Verizon is close to finalizing a five-year deal with Nortel
for Voice over IP
Financial terms weren’t disclosed, but Verizon spokesman Mark Marchand told internetnews.com the contract was “significant given the size and scope of the transformation.” Nortel, which has been a Verizon supplier for several years, beat out unnamed vendors in a bidding process, Marchand said.
Verizon will deploy new Nortel VoIP equipment in its local and long-distance voice wireline networks later this year as it builds a system to simultaneously handle voice, data and video transmissions.
Specifically, the deal includes Nortel’s Succession Communication Server 2000, Multimedia Communication Server 5200, Superclass softswitches and VoIP gateways.
The contract designates Nortel as Verizon’s exclusive VoIP gear provider for the next 18 months. In addition, Verizon will continue selling Nortel’s IP telephony portfolio to enterprise customers looking to jump from legacy to VoIP systems — an area other telecoms are eyeing as well.
Verizon expects its next-generation network will be the nation’s largest converged network. Other service providers are also readying VoIP technology, which promises lower network management costs and long-distance bills and advanced features including instant video calling, unified messaging, Web-based call screening and routing and address book integration.
Entrants in the field range from startups (Vonage) to Baby Bells (Qwest) to cable giants (Time Warner Cable) and national carriers (AT&T).
Verizon’s initial service deployment is scheduled for mid-2004 and is expected to include hosted VoIP and multimedia services for business and consumers. The first markets to offer the services have not yet been chosen, Marchand said.
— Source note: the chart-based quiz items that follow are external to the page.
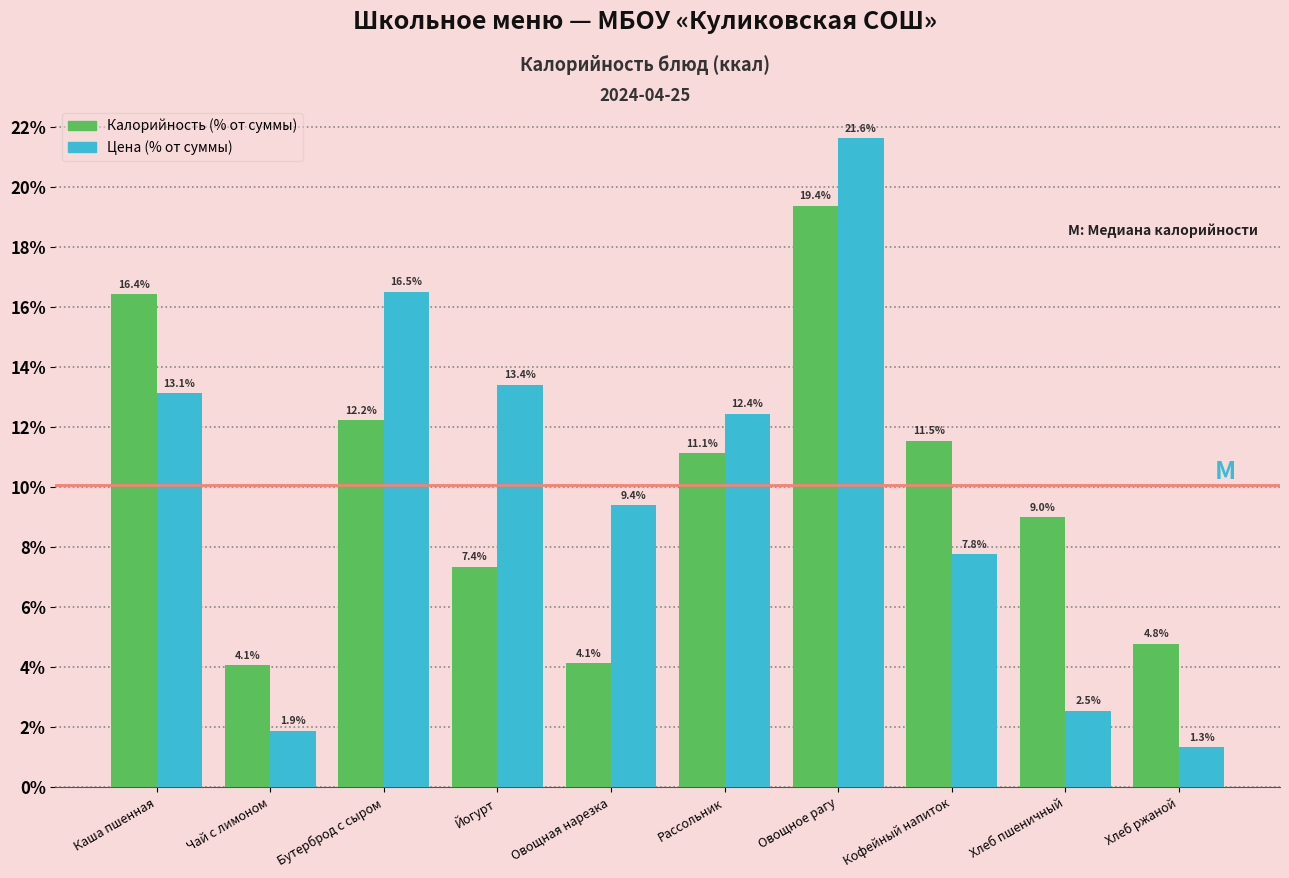

Reading right to left, what are all the values shown in this chart?

Калорийность: Хлеб ржаной=4.8	Хлеб пшеничный=9.0	Кофейный напиток=11.5	Овощное рагу=19.4	Рассольник=11.1	Овощная нарезка=4.1	Йогурт=7.4	Бутерброд с сыром=12.2	Чай с лимоном=4.1	Каша пшенная=16.4
Цена: Хлеб ржаной=1.3	Хлеб пшеничный=2.5	Кофейный напиток=7.8	Овощное рагу=21.6	Рассольник=12.4	Овощная нарезка=9.4	Йогурт=13.4	Бутерброд с сыром=16.5	Чай с лимоном=1.9	Каша пшенная=13.1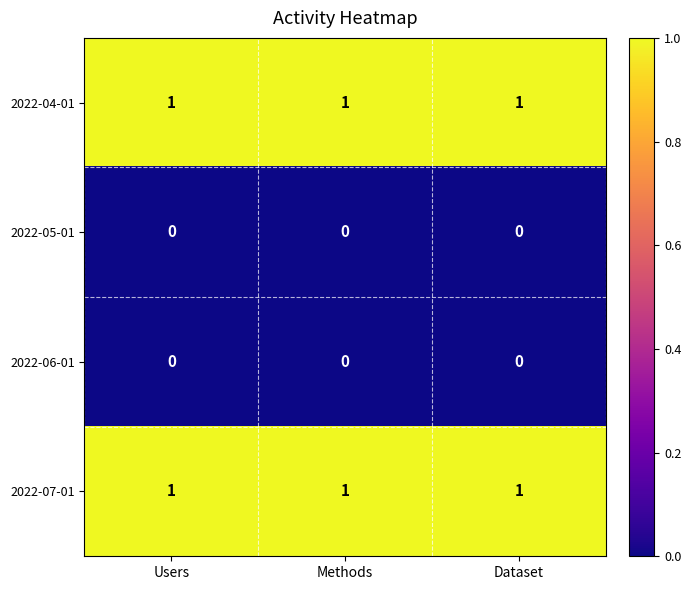

True or false: 2022-05-01 has a value of 0 at Methods.

True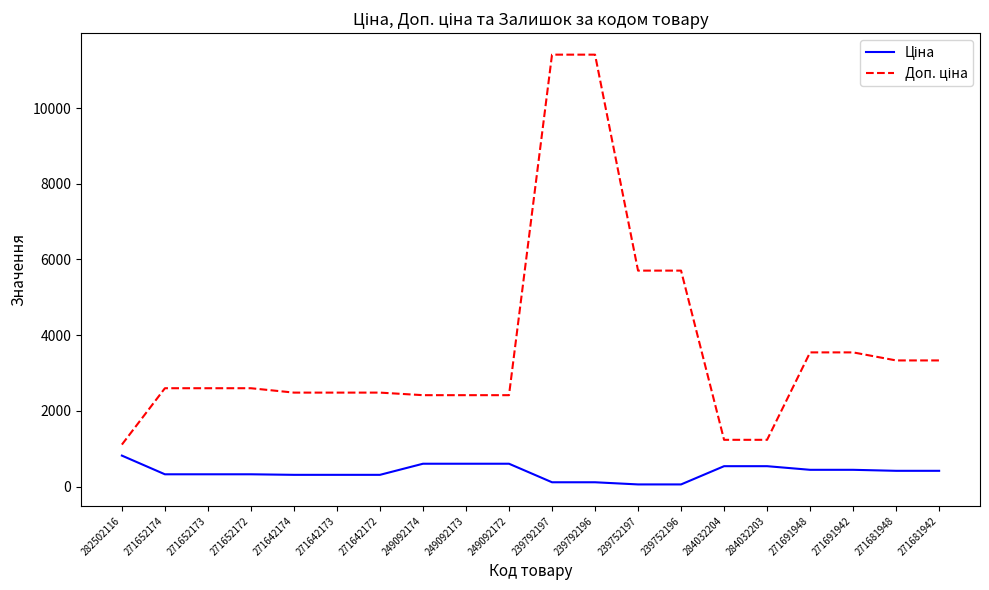

What is the maximum value shown in the chart?

11410.0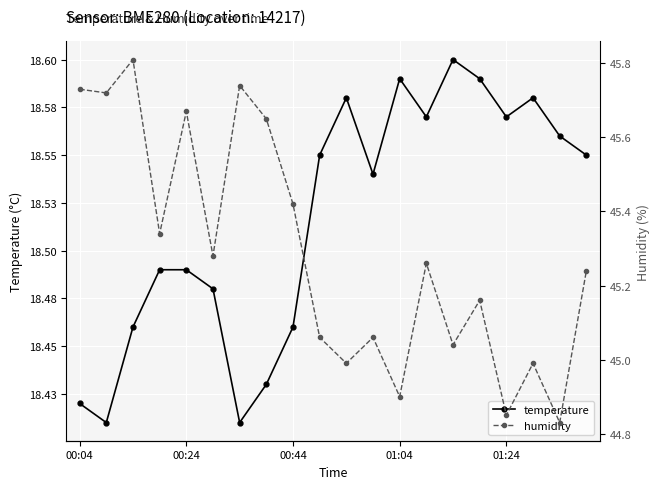

What position from the right is 18?

2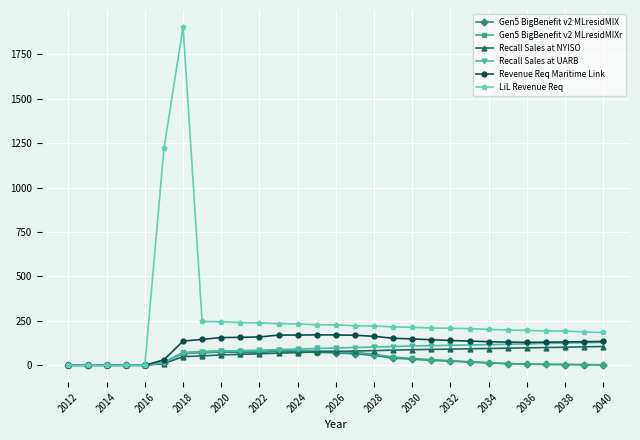

Which series has the widest spread of values?

LiL Revenue Req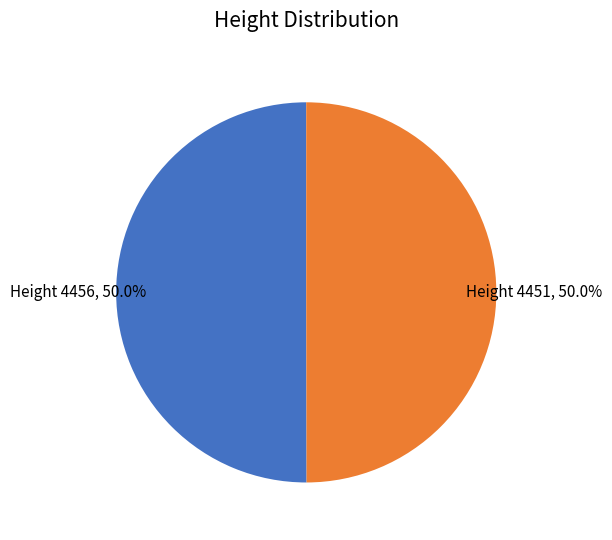

What is the ratio of the value at Height 4456 to the value at Height 4451?

1.0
The New York company’s overall move from legacy switches to packet switches will take longer than five years. But the Nortel contract won’t increase Verizon’s capital expense budget for 2004, which at $6.8 billion to $7.3 billion is about level with last year.
“We are reallocating,” Marchand said. “Taking money we would have spent on old technology and using it for (VoIP),”
For Nortel, of Ontario, Canada, the deal follows VoIP equipment wins with MCI, Sprint and Cox Communications, a spokeswoman for the company said. News of the Verizon contract sent Nortel stock up 52 cents, or nearly 11 percent, to 5.28 at midday.